> WRITTEN EXERCISE
Don't copy the pictures; return every other part of the records exactly.

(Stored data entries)
** BEGIN **
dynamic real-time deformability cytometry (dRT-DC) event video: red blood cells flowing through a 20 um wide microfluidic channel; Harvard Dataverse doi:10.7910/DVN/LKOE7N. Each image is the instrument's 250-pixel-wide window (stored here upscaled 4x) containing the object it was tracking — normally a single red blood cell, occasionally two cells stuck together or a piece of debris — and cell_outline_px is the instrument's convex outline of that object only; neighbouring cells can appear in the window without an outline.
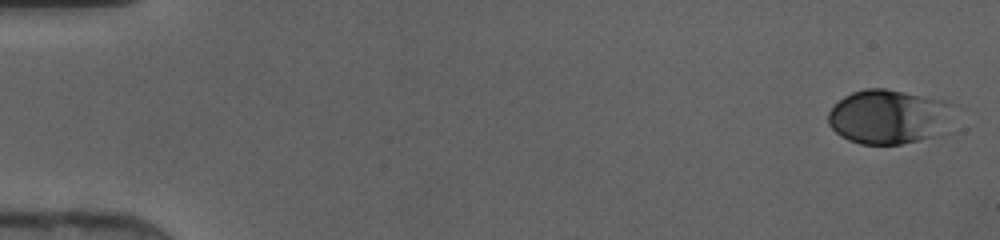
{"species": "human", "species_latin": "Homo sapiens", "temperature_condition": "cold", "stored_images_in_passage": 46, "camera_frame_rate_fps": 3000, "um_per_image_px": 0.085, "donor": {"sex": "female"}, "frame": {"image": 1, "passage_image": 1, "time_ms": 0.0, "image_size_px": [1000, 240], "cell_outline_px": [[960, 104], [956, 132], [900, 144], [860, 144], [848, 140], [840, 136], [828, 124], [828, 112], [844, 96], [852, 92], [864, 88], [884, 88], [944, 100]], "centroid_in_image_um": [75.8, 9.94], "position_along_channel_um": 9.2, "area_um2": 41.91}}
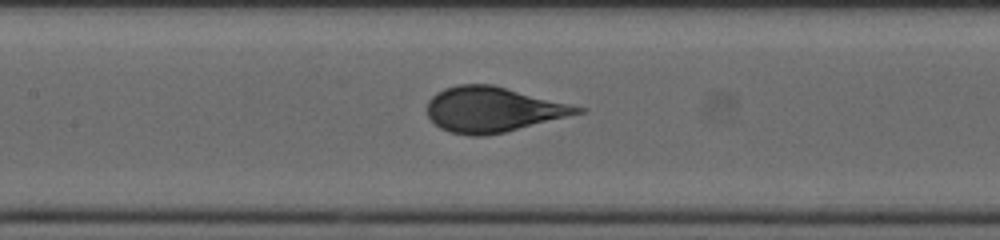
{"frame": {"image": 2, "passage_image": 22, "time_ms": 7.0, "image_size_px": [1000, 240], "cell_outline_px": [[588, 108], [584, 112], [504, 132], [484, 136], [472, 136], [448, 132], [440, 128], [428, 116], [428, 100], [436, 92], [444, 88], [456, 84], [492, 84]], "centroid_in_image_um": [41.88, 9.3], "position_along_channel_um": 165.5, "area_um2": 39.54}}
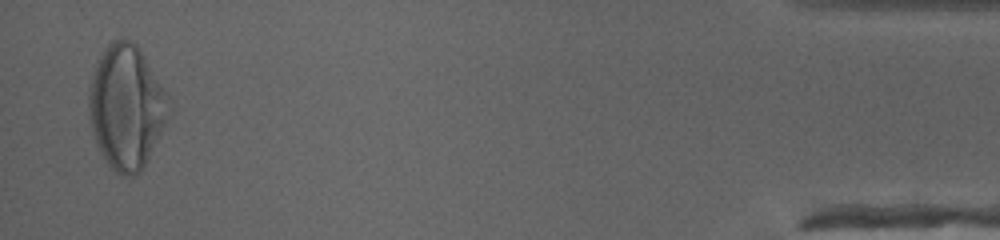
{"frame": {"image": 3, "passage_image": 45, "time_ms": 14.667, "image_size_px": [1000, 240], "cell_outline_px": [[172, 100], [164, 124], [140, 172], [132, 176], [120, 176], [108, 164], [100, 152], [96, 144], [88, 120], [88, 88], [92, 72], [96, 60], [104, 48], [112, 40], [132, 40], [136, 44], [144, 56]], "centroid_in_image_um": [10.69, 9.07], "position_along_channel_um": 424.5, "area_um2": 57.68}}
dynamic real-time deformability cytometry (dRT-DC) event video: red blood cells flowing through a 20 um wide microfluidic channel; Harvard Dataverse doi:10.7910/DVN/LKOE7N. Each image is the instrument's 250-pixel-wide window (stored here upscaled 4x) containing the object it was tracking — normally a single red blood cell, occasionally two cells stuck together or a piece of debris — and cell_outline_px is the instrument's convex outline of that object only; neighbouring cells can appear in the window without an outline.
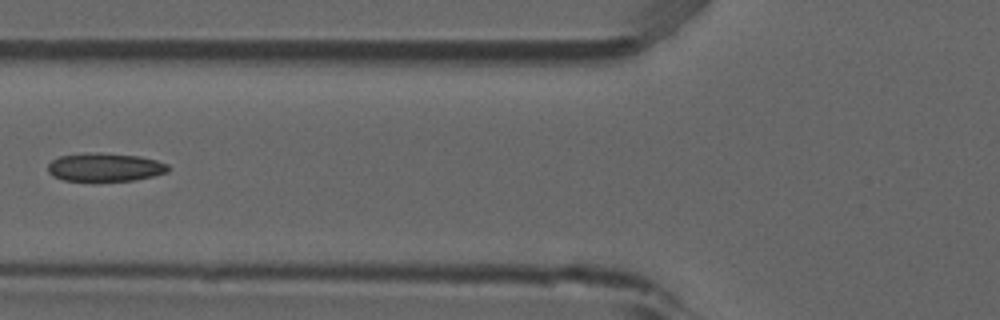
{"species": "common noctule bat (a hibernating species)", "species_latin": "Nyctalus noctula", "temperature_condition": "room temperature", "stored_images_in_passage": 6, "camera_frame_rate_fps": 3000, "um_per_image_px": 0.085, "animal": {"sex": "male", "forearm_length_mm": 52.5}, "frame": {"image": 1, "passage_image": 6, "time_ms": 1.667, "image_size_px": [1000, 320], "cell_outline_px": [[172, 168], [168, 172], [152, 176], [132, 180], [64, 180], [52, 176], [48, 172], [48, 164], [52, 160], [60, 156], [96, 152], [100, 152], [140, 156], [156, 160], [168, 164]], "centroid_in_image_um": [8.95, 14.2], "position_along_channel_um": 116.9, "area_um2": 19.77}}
** END **
> SOLUTION TO THIS PROBLEM
dynamic real-time deformability cytometry (dRT-DC) event video: red blood cells flowing through a 20 um wide microfluidic channel; Harvard Dataverse doi:10.7910/DVN/LKOE7N. Each image is the instrument's 250-pixel-wide window (stored here upscaled 4x) containing the object it was tracking — normally a single red blood cell, occasionally two cells stuck together or a piece of debris — and cell_outline_px is the instrument's convex outline of that object only; neighbouring cells can appear in the window without an outline.
{"species": "human", "species_latin": "Homo sapiens", "temperature_condition": "cold", "stored_images_in_passage": 46, "camera_frame_rate_fps": 3000, "um_per_image_px": 0.085, "donor": {"sex": "female"}, "frame": {"image": 1, "passage_image": 1, "time_ms": 0.0, "image_size_px": [1000, 240], "cell_outline_px": [[960, 104], [956, 132], [900, 144], [860, 144], [848, 140], [840, 136], [828, 124], [828, 112], [844, 96], [852, 92], [864, 88], [884, 88], [944, 100]], "centroid_in_image_um": [75.8, 9.94], "position_along_channel_um": 9.2, "area_um2": 41.91}}
{"frame": {"image": 2, "passage_image": 22, "time_ms": 7.0, "image_size_px": [1000, 240], "cell_outline_px": [[588, 108], [584, 112], [504, 132], [484, 136], [472, 136], [448, 132], [440, 128], [428, 116], [428, 100], [436, 92], [444, 88], [456, 84], [492, 84]], "centroid_in_image_um": [41.88, 9.3], "position_along_channel_um": 165.5, "area_um2": 39.54}}
{"frame": {"image": 3, "passage_image": 45, "time_ms": 14.667, "image_size_px": [1000, 240], "cell_outline_px": [[172, 100], [164, 124], [140, 172], [132, 176], [120, 176], [108, 164], [100, 152], [96, 144], [88, 120], [88, 88], [92, 72], [96, 60], [104, 48], [112, 40], [132, 40], [136, 44], [144, 56]], "centroid_in_image_um": [10.69, 9.07], "position_along_channel_um": 424.5, "area_um2": 57.68}}
dynamic real-time deformability cytometry (dRT-DC) event video: red blood cells flowing through a 20 um wide microfluidic channel; Harvard Dataverse doi:10.7910/DVN/LKOE7N. Each image is the instrument's 250-pixel-wide window (stored here upscaled 4x) containing the object it was tracking — normally a single red blood cell, occasionally two cells stuck together or a piece of debris — and cell_outline_px is the instrument's convex outline of that object only; neighbouring cells can appear in the window without an outline.
{"species": "common noctule bat (a hibernating species)", "species_latin": "Nyctalus noctula", "temperature_condition": "room temperature", "stored_images_in_passage": 6, "camera_frame_rate_fps": 3000, "um_per_image_px": 0.085, "animal": {"sex": "male", "forearm_length_mm": 52.5}, "frame": {"image": 1, "passage_image": 6, "time_ms": 1.667, "image_size_px": [1000, 320], "cell_outline_px": [[172, 168], [168, 172], [152, 176], [132, 180], [64, 180], [52, 176], [48, 172], [48, 164], [52, 160], [60, 156], [96, 152], [100, 152], [140, 156], [156, 160], [168, 164]], "centroid_in_image_um": [8.95, 14.2], "position_along_channel_um": 116.9, "area_um2": 19.77}}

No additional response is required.